Fulltext Indexing

Hi RT developers,

first, thanks for the Fulltext Indexing improvements in RT 4.2.11.
My first time index creation drops from estimated 13 hours (I killed the
indexing after 2,5 hours and calculated the estimated time) to 35 minutes.

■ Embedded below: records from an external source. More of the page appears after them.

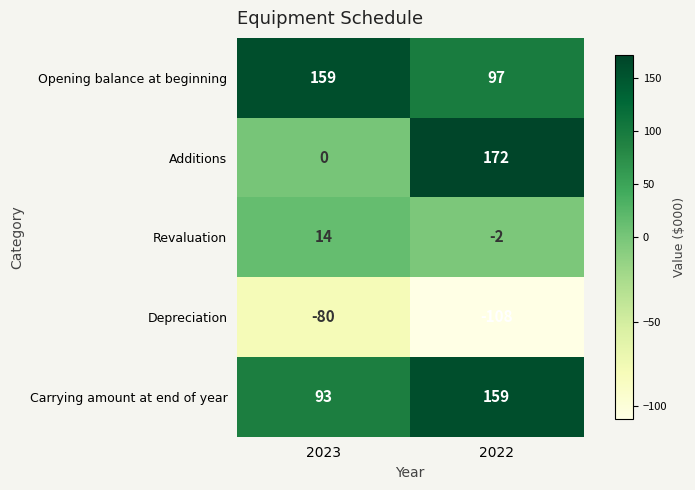

What is the difference between the Depreciation values at 2023 and 2022?

28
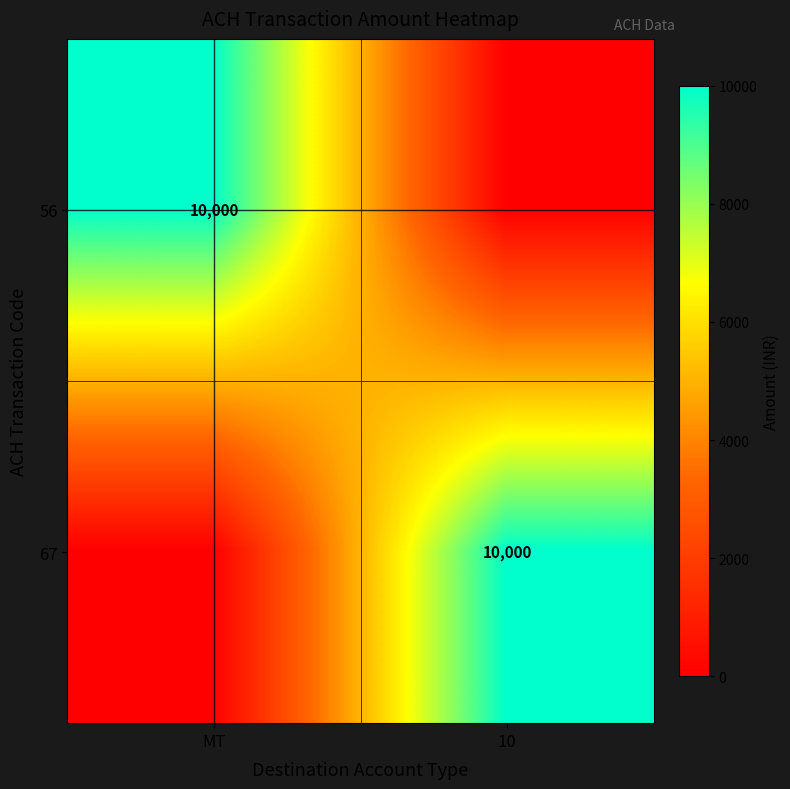

The value of 67 at 10 is 10000. True or false?

True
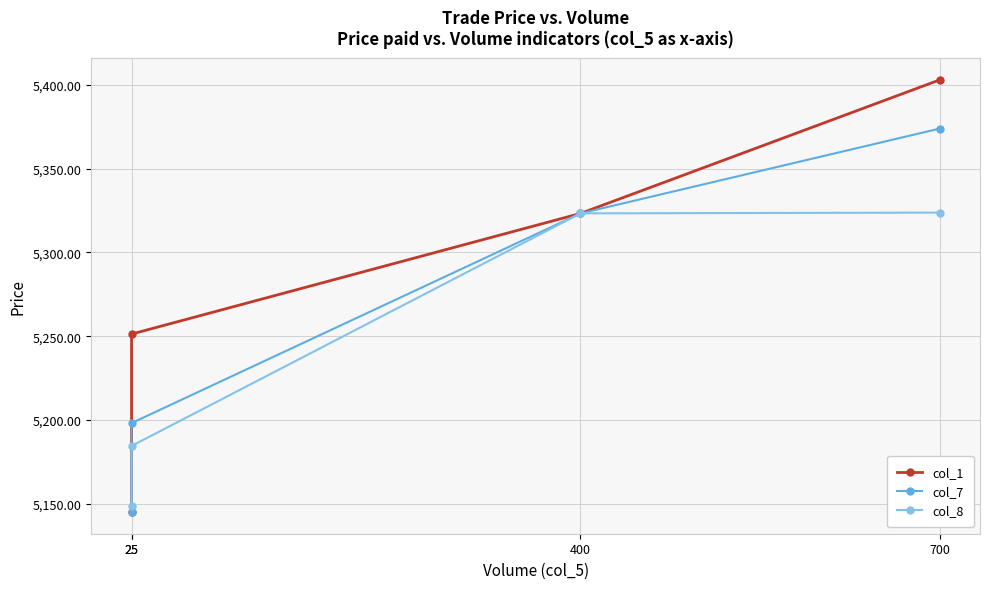

At which label does col_1 first exceed 5323?

400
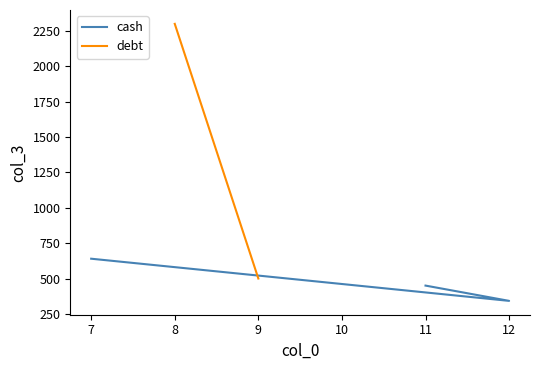

How many data points does each series have?

3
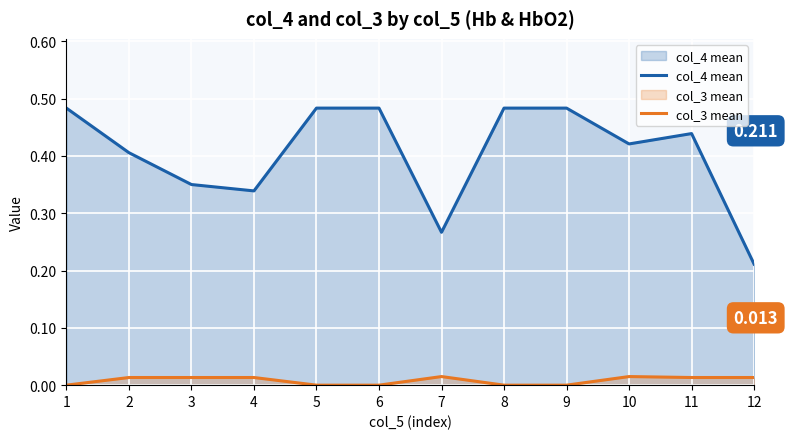

True or false: col_3 mean and col_4 mean intersect in this chart.

False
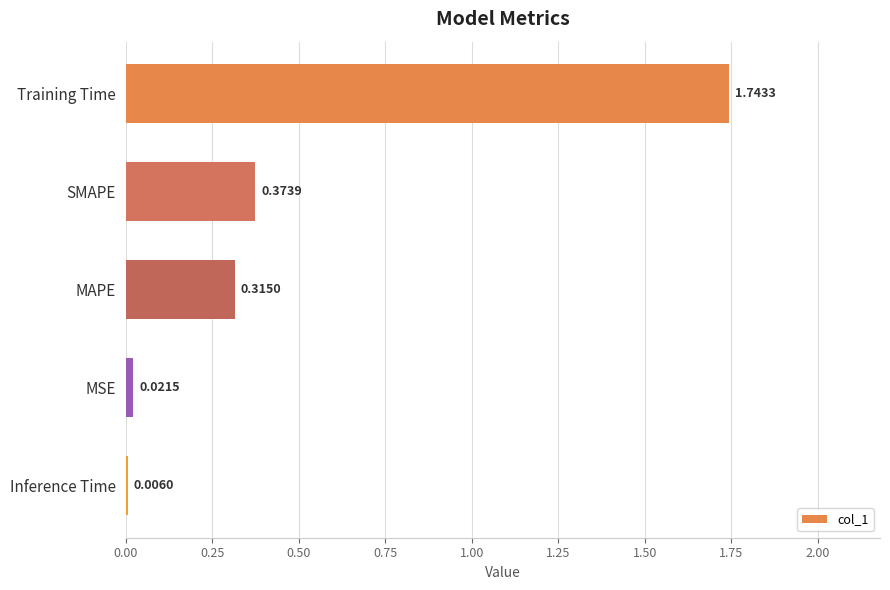

What is the sum of the values at SMAPE and MAPE?

0.7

By playing around fullext indexing, I noticed that the EmailRecord and
CommentEmailRecord transaction attachments are also indexed. These
contains quite redundant informations as this attachments consist of the
content (Create, Correspond or Comment) and the template text.
For example in the default RT configuration with queue AdminCcs, a
ticket create results in a Create transaction and two EmailRecord
transactions (one for the Requestor autoreply and one for the queue
AdminCcs). So the valuable information in the create attachments is
indexed three times.

Attached a patch which excludes attachments from EmailRecord and
CommentEmailRecord transactions and the indexing results (using MySQL
5.5, AttachmentsIndex is a MyISAM table, 1333901 text/plain and
text/html attachments):

RT 4.2.11:
time /opt/rt4/sbin/rt-setup-fulltext-index --index-type mysql --table
AttachmentsIndex
36m39.340s

mysql -e 'select count(*) from rt4.AttachmentsIndex’
1333901

du -h /var/lib/mysql/rt4/AttachmentsIndex*
12K /var/lib/mysql/rt4/AttachmentsIndex.frm
1.3G /var/lib/mysql/rt4/AttachmentsIndex.MYD
653M /var/lib/mysql/rt4/AttachmentsIndex.MYI

RT 4.2.11 with the patch applied:
time /opt/rt4/sbin/rt-setup-fulltext-index --index-type mysql --table
AttachmentsIndex
26m43.715s

mysql -e 'select count(*) from rt4.AttachmentsIndex’
867423

du -h /var/lib/mysql/rt4/AttachmentsIndex*
12K /var/lib/mysql/rt4/AttachmentsIndex.frm
877M /var/lib/mysql/rt4/AttachmentsIndex.MYD
399M /var/lib/mysql/rt4/AttachmentsIndex.MYI

I think the results are worth to consider integrating my patch.

Thanks.
Chris

rt-fulltext-indexer.patch (816 Bytes)